To our Beloved Nongenue Family,
We want to start this letter by acknowledging our relative silence (by Project Nongenue standards) on our current political moment and the state of Black livelihood in this country. Our lack of official response has been, in part, due to our core members pouring their resources into demonstrating with Black Lives Matter LA. This has also been because, as a majority white company with majority white leadership, we are wary about how much virtual, physical and mental real estate we want to take up at this moment when Black voices should be elevated at all costs. That said, in case there was any doubt, we wanted to make a few things very clear:
At Project Nongenue, we know that our radical, queer and feminist culture does not in any way lessen the fact that we are a majority white company, led in large part by a white woman. Our existence as a company with those demographics inherently supports white supremacy and fragility. This is a reality we sit with and must own - even as we make work about race with BIPOC collaborators, company members and administrators.
With a queer white woman as a leader, we know white feminism lives in the room, despite our active attempts to dismantle it.
We are in a constant struggle with the inherent racism of classical theater, especially Shakespeare, and the way violence against Black, Brown, and Indigenous bodies has been normalized, perpetuated, and even glorified in the creation and production of these texts.
At the heart of Project Nongenue is a dream to use historically oppressive texts to liberate - to take stories which have shaped our racist, sexist, transphobic, xenophobic, homophobic, and ableist society, strip the hatred from the power, and claim that power as our own. Because of the damage these texts have already done throughout history, there is a way in which we will never succeed in that mission. This is why, as a classical theater company, we centralize an active ambivalence about classical theater itself. What do we gain by continuing to produce texts which have invisibilized and violated our own identities and those of BIPOC at large? What do we lose? Does the good of interrogating these texts outweigh the inevitable resurfacing of their historic oppressions? These are questions without simple answers - nor should they be.
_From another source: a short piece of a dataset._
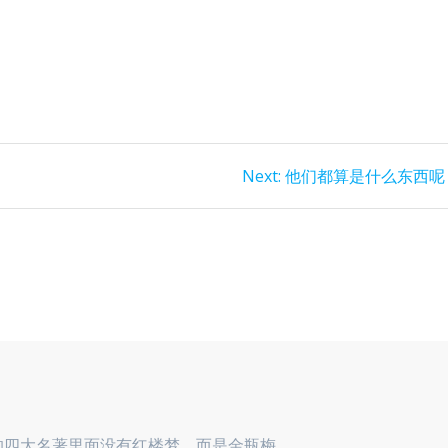
Next
Next:
他们都算是什么东西呢
post:
的四大名著里面没有红楼梦，而是金瓶梅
They require deep thought, deep work, and committed action.
As we have thought critically about our place as a theater company in this time, and in our attempt to reconcile our engagement with the ugliness of the past with our dreams for a free and just future, we have found this quote from activist and writer James Baldwin helpful:
To accept one’s past—one’s history—is not the same thing as drowning in it; it is learning how to use it. An invented past can never be used; it cracks and crumbles under the pressures of life like clay in a season of drought.
With all of this in mind, and knowing this is only a beginning, Project Nongenue is moving forward with these commitments:
We will be taking a third of the proceeds from our winter production of What You Will and donating them to Black Lives Matter LA and The Classical Theater of Harlem. We have a responsibility to use the resources we have, however small, to uplift others who have been doing the work for much longer than PNG has existed.
We will be having ongoing conversations about how we can organizationally, artistically and individually continue this work in conjunction with and in support of BLM and other anti-racist organizations
If you are a white or non-Black person who wants to join in fighting for Black safety, wellbeing, community, love, and joy, please consider engaging in one or more of the suggested actions below:
Write your elected representatives (Find them at https://myreps.datamade.us/)
Consider donating to Black Lives Matter or donating to Organizer Bail Funds
Engage actively with Black narratives and theater (James Baldwin! Suzan-Lori Parks! August Wilson! Zora Neale Hurston! Octavia Butler! Audre Lorde! Lorraine Hansberry! To name just a few!)
Support and participate in local anti-racist organizations like White People for Black Lives or Showing Up for Racial Justice (SURJ)
These resources are current as of writing! Please make sure to follow the organizations/organizers listed to get up-to-date info on actions, petitions, and events.
We believe, as artists and theater-makers, that it is our duty to strive for justice. And it is our honor to fight alongside you.